I’m not one to normally like messy games. And by “messy” I usually mean there’s a lot of cleanup afterwards. Pie Face Showdown is a great example of what I’m referring to. After someone gets whipped cream slammed into their face, there is no doubt a huge mess to clean up. Or maybe it’s hundreds of tiny pieces like you’ll find in Risk. Don’t get them all picked up and for sure one will find its way to the bottom of my foot. And you think Legos hurt to step on? Try a plastic army man with a pointy gun!
Some games require you to make a mess as you play. A great example is the new Swipe Out! by R&R Games. Fortunately the 100 player chips do not include any pointy parts since the game rules practically require they end up on the floor at some point!
Swipe Out! is a game about racing to match a pattern of chips on your card before anyone else does. Each person has their own player board, and a squeaky duck is placed in the middle of the table where everyone can reach it. All boards are then filled with 25 player-color chips, creating a 5×5 grid.

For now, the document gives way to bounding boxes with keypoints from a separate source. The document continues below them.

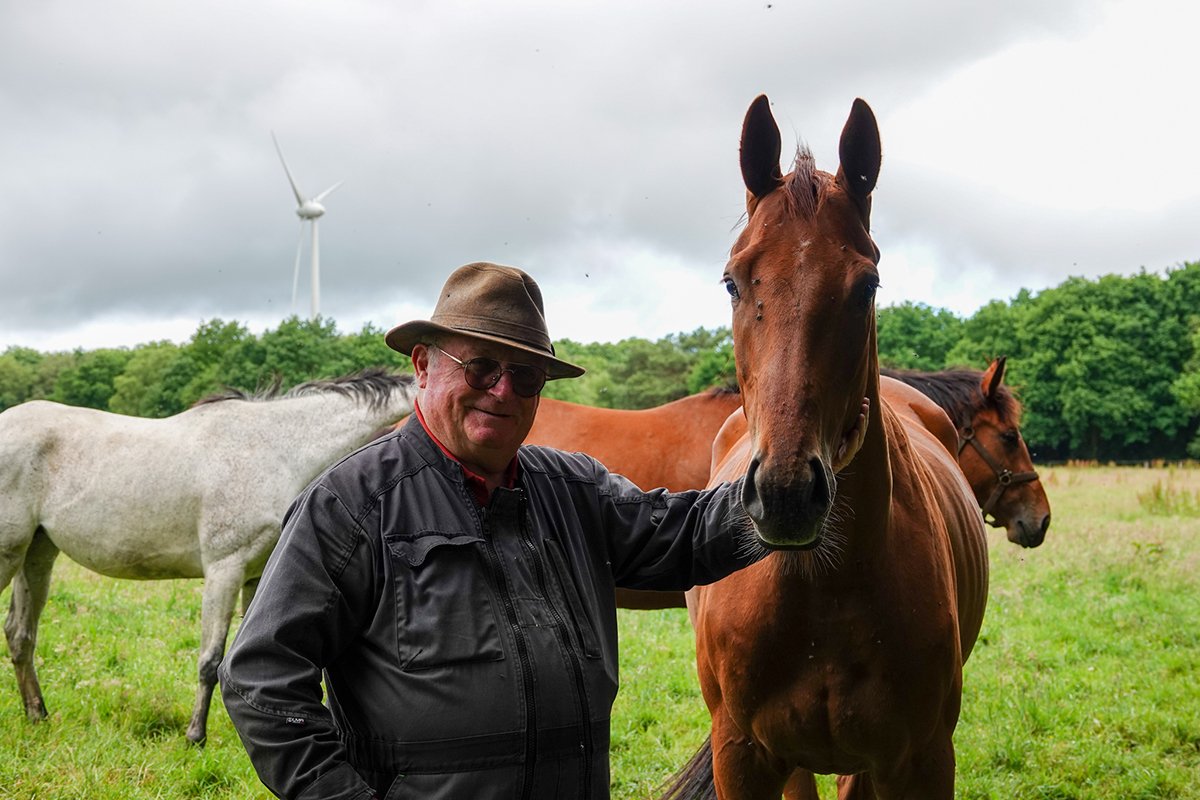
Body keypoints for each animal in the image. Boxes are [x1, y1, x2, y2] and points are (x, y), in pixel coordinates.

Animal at [0, 369, 417, 745]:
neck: (276, 449)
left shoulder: (258, 577)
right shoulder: (224, 571)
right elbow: (211, 661)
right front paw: (195, 736)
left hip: (36, 555)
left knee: (21, 635)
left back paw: (38, 715)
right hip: (9, 556)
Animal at [662, 96, 988, 798]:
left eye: (867, 285)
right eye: (733, 282)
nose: (786, 494)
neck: (822, 593)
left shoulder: (918, 759)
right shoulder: (744, 756)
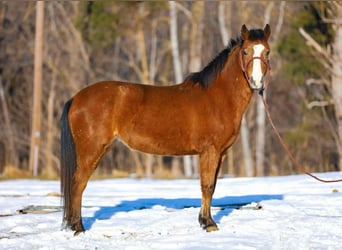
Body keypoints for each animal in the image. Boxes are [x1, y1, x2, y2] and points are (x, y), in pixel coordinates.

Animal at [60, 23, 270, 234]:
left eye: (267, 51)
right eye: (245, 51)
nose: (256, 82)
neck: (217, 97)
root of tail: (76, 98)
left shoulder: (221, 153)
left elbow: (213, 186)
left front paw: (205, 220)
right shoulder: (210, 151)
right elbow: (207, 186)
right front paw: (209, 224)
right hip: (92, 150)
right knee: (78, 183)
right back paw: (78, 227)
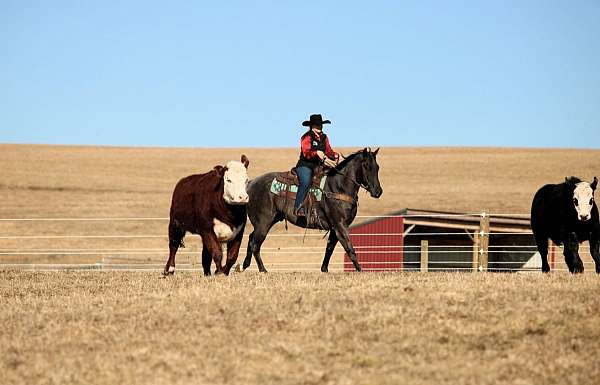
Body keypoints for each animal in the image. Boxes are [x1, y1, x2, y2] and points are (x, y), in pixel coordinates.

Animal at [241, 148, 382, 272]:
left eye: (377, 167)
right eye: (366, 166)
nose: (378, 191)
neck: (338, 186)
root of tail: (251, 183)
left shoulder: (334, 228)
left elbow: (329, 248)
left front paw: (324, 269)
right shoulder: (340, 225)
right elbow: (349, 248)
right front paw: (360, 270)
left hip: (269, 220)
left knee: (251, 238)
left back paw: (244, 265)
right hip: (264, 222)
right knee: (255, 244)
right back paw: (262, 269)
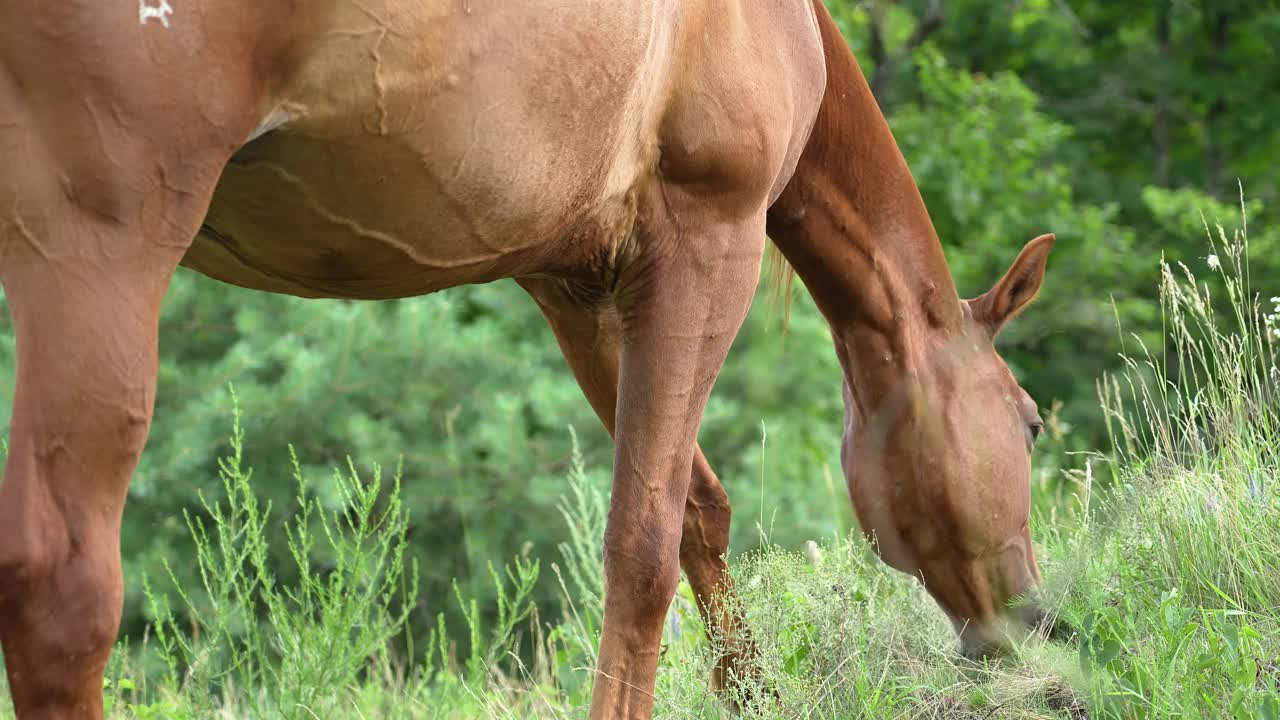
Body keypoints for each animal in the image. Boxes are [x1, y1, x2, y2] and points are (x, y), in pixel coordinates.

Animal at [0, 1, 1054, 717]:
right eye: (1034, 423)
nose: (1038, 625)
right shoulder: (710, 243)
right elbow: (643, 546)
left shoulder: (579, 292)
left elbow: (695, 515)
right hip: (98, 250)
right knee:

The dealer then flips over one of the 25 included Swipe Cards, which depicts a chip pattern on the other side. Players race to make their player board look exactly like the Swipe Card using any means possible. Pick them up one at a time or use your hand to “swipe” a large group off of the card. Once you believe you have the pattern correctly represented, grab the duck and squeeze! Everyone stops to check your work.
But it isn’t as easy as just removing the right chips – there are rules! As mentioned, you can move more than one chip at a time. You may also place chips back on the board in case your swiping was a little over-zealous. You can also move chips from one square to another if needed.
There is also a big no-no you have to be aware of. You may not have ANY chips touching your card that don’t belong there. Have a chip whose edge is just barely resting on the card? Too bad, you’re out of the round and play continues. We also employed a house rule that any chips that left the table must be returned to the table top before grabbing a duck. This helped keep the mess at bay!
Once a player matches the pattern correctly and without any penalties, they win the round and collect the Swipe Card. First person to collect five Swipe Cards wins Swipe Out!
As is typical of this type of game, we proved no match for the mental reflexes of a pre-teen and teen. It was even more imbalanced without the house rule employed, so that is one we’ll definitely be utilizing any time we play. Swipe Out! is extremely reasonably priced at under $20 on Amazon or direct from R&R Games.
What is your favorite “messy” game? (Keep it clean, please!)